- Developer: id Software
- Publisher: Bethesda Softworks
- Director: Hugo Martin
- Artist: Emerson Tung
- Composer: Finishing Move Inc.
- Series: Doom
- Engine: id Tech 8
- Platforms: PlayStation 5; Windows; Xbox Series X/S
- Release: May 15, 2025
- Genre: First-person shooter
- Mode: Single-player

= Doom: The Dark Ages =

2025 video game

Doom: The Dark Ages is a 2025 first-person shooter game developed by id Software and published by Bethesda Softworks. It is the eighth main entry in the Doom franchise, following Doom Eternal (2020). A prequel to Doom (2016), it follows the Doom Slayer's efforts to combat a demonic invasion of the planet Argent D'Nur.

id Software began work on Doom: The Dark Ages following the completion of Doom Eternals post-launch campaign, The Ancient Gods, in 2021, entering full production by August 2022. The game was announced in June 2024, and was released on PlayStation 5, Windows, and Xbox Series X/S on May 15, 2025, to positive reviews from critics, who praised the game's combat systems and setting. An expansion pack, subtitled Revelations, was released on July 7, 2026.

== Gameplay ==

First-person perspective of the Doom Slayer wielding his Super Shotgun and Shield Saw while facing off against demons

While previous entries in the Doom series, such as Doom (2016) and Doom Eternal (2020), focused on fast-paced, acrobatic combat, Doom: The Dark Ages shifts towards a heavier, more grounded combat experience, emphasizing strategic engagements. The Doom Slayer is portrayed as an "iron tank", equipped with enhanced melee options and a slow-motion glory kill feature for improved control during combat. The introduction of the Shield Saw allows for blocking, parrying, and attacking within a single input. New weapons include the Skull Crusher, which fires bone fragments. Melee weapons such as a gauntlet, an iron mace, and a flail, are available. The Dark Ages is the first Doom game to allow players to pilot vehicles, like a cybernetic dragon and a 30-story Atlan mech, to combat enemies during certain sections. The narrative places a greater emphasis on storytelling, with more cutscenes and character development, providing a deeper insight into the Doom Slayer's origins.

== Plot ==
=== Main campaign ===
At some point following his arrival on the planet Argent D'Nur and his subsequent empowerment, (Note: As depicted in Doom Eternals (2020) flashbacks) the Doom Slayer is weaponized by the alien Maykrs to assist Argent D'Nur's people, the Night Sentinels, in their war against the forces of Hell, who seek an object known as the Heart of Argent; the Slayer does not fight completely of his own free will, however, as his master, Kreed Maykr, suppresses him with a device called a Tether.
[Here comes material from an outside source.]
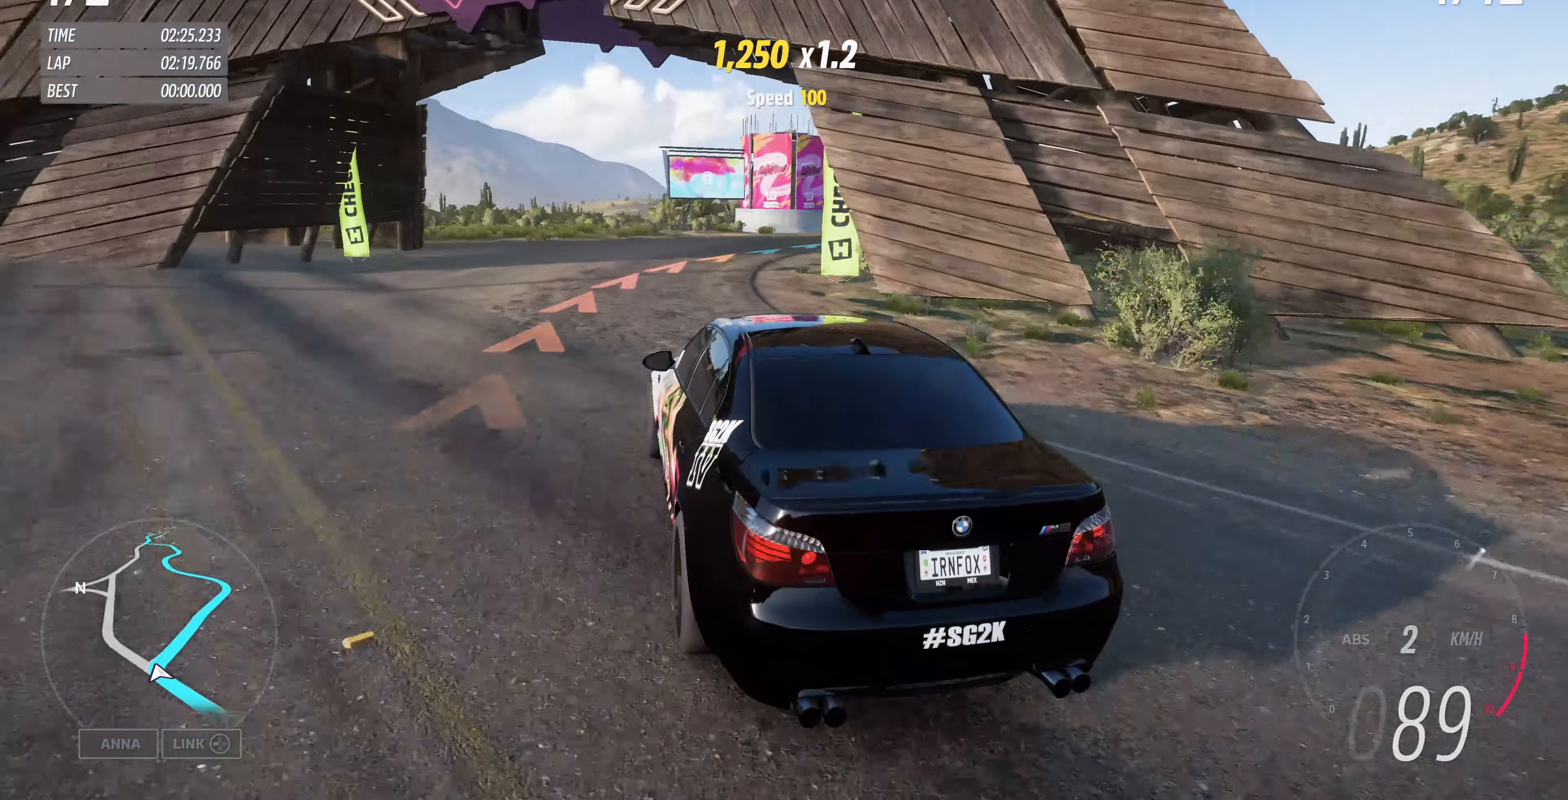
{"buttons": [], "left_stick": "up-right", "right_stick": "up", "events": []}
Meanwhile, the leader of the demons, Prince Ahzrak, realizes it is not worth fighting the Slayer directly and focuses his efforts on finding the Heart.

Ahzrak finds the hiding place of the Heart, but the Slayer and King Novik manage to thwart him. However, Novik decides to keep the Heart with himself, not fully trusting the Slayer or the Maykrs. Ahzrak attacks the retreating Sentinel forces. Kreed refuses to deploy the Slayer to help them, intending to keep himself protected. Unwilling to let innocents die, the Slayer is able to break free of the Tether's control, forcing Kreed to send him back into battle, where he successfully holds off the demons long enough for the Sentinels to escape. Ahzrak is able to steal the Heart from Novik but finds it empty and useless. Ahzrak offers an alliance to Kreed, who himself has come to fear the Slayer turning on him. The Slayer attempts to remove the Tether from his armor with little success. Novik's daughter, Commander Thira, tasks him with finding the Heart's power source before Ahzrak does.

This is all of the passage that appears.